Internally displaced women gather in early February at New Kichigoro camp outside Abuja, Nigeria. People displaced through violence "are extremely vulnerable to trafficking," said Albert Mashika, regional coordinator for Caritas Africa. CNS photo/Wolfgang Kumm, EPA

Data needed to help deal with trafficking in Africa, says Caritas rep

By  Bronwen Dachs, Catholic News Service
  • September 9, 2016

ABUJA, Nigeria – A lack of reliable data on human trafficking in Africa hinders aid reaching people who desperately need it, said the continental coordinator for Caritas Internationalis.

People displaced through violence "are extremely vulnerable to trafficking," Albert Mashika, regional coordinator for Caritas Africa, said in a Sept. 6 telephone interview from Abuja, capital of Nigeria.

"We need to gather our own data to strengthen our work and ensure that it is evidence-based," Mashika said, noting a lack of expertise and resources in Africa to deal with the enormity of the problem.

More than 130 representatives of faith-based organizations, international and regional groups, and law enforcement agencies from 43 countries met in Abuja for a Sept. 5-7 meeting organized by Caritas with the Pontifical Council for Migrants and Travelers.

Participants included Cardinal John Olorunfemi Onaiyekan of Abuja; Comboni Missionary Sister Gabriella Bottani, coordinator of Talitha Kum, a Rome-based international network of religious sisters working to end human trafficking; and the Sultan of Sokoto, Muhammad Sa'adu Abubakar, one of Nigeria's most influential Islamic leaders.

Trafficking of children, trafficking for sexual exploitation and for domestic servitude were among the topics discussed at the meeting.

"People in general are not aware of the extent of human trafficking and the impact it has on our cities and villages," said Mashika, who is based in the West African nation of Togo.

Trafficking is particularly rife in conflict-ridden countries, he said, noting that the uprising in Nigeria of the extremist group Boko Haram has had "ripple effects" on other countries in the region, including Chad, Niger and Mali.

"Social cohesion is destroyed" as people leave their homes and villages to escape the violence and "these are circumstances in which trafficking flourishes," Mashika said.

Poverty is the "most visible issue connected to trafficking," but there are many underlying problems, including "corruption, mismanagement of resources, and lack of transparency in governance," he said.

"It is crucial that the church increases its efforts" to combat trafficking and that it strengthens its ties with other faith and humanitarian organizations doing the same work, he said.

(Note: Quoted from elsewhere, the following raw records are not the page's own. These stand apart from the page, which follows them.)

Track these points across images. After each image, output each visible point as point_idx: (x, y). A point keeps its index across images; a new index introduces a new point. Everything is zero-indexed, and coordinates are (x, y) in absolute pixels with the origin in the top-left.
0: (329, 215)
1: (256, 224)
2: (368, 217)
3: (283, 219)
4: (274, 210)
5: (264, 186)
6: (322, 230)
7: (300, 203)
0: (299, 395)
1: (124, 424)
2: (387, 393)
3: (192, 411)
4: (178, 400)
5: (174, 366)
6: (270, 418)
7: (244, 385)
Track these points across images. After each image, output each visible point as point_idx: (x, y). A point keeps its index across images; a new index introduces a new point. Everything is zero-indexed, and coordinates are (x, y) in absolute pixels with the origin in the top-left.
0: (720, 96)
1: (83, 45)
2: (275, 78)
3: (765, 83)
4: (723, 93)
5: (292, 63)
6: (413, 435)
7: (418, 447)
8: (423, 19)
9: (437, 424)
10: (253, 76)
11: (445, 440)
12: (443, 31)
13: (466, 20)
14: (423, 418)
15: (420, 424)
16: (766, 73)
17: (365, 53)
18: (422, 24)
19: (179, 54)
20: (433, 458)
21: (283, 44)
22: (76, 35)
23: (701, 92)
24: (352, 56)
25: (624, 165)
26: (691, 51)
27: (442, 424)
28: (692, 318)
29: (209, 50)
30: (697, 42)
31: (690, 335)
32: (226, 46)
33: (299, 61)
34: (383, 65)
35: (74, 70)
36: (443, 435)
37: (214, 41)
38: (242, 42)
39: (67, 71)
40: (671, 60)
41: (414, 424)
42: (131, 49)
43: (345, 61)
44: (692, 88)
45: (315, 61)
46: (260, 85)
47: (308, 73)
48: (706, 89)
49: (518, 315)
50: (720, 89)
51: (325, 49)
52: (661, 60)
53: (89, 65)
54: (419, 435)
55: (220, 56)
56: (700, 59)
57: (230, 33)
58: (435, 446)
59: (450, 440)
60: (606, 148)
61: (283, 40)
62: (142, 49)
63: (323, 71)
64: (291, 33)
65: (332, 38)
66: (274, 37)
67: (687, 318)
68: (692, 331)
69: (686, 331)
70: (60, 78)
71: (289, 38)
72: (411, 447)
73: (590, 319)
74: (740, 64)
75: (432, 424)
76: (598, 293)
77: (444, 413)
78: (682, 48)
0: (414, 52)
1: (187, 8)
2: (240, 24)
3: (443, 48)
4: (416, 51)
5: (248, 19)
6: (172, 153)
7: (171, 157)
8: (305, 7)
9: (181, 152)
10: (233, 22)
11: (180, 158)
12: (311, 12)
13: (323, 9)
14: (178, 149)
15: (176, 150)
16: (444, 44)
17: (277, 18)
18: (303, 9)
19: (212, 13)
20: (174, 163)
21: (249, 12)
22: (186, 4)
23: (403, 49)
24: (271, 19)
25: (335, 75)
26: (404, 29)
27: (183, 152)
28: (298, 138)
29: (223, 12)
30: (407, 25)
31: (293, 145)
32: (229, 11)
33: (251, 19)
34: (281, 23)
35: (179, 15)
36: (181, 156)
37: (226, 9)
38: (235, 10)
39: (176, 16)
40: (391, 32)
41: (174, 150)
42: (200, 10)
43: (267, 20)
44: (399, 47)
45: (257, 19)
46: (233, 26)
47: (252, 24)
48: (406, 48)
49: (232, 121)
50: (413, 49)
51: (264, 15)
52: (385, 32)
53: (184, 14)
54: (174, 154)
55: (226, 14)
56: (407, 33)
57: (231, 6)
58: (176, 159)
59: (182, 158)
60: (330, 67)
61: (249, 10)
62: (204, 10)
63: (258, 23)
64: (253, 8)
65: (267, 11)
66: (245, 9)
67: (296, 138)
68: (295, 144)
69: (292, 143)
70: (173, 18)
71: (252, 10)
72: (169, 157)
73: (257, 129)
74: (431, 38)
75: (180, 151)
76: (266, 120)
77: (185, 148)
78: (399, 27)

"The resources for this work are limited, so we need to make sure that we work in areas that we can put our competencies to their best use," he said.

Providing assistance to victims of trafficking is "our main focus as church," Mashika said.

According to Caritas Internationalis, 60 million people were either refugees or forcibly displaced in 2015.

"Driven by a desperate need to survive and desire to build a better life," people forced to flee conflict, poverty and persecution "are particularly vulnerable to both sexual and labor exploitation," Caritas said in a statement.

Cardinal Luis Antonio Tagle of Manila, Philippines, president of Caritas Internationalis, told participants Sept. 6, "Slavery starts when people do not respect their own humanity, their bodies and their spiritual potential.

"They see themselves, and consequently other persons, as mere instruments or objects to attain some goal, especially money, profit, influence or power," the cardinal said. He was quoted in a Sept. 7 blog post by Michelle Hough, Caritas communications officer.

Hough said trafficking victims are "men working to pick Europe's strawberries in hothouses in southern Spain for little pay and no rights" and "women tricked into prostitution and walking the streets of towns and cities around the world."

They are "Thai fishermen who're kept in cages on boats without pay and often without food so they can catch fish that ends up being served in the world's restaurants," she said.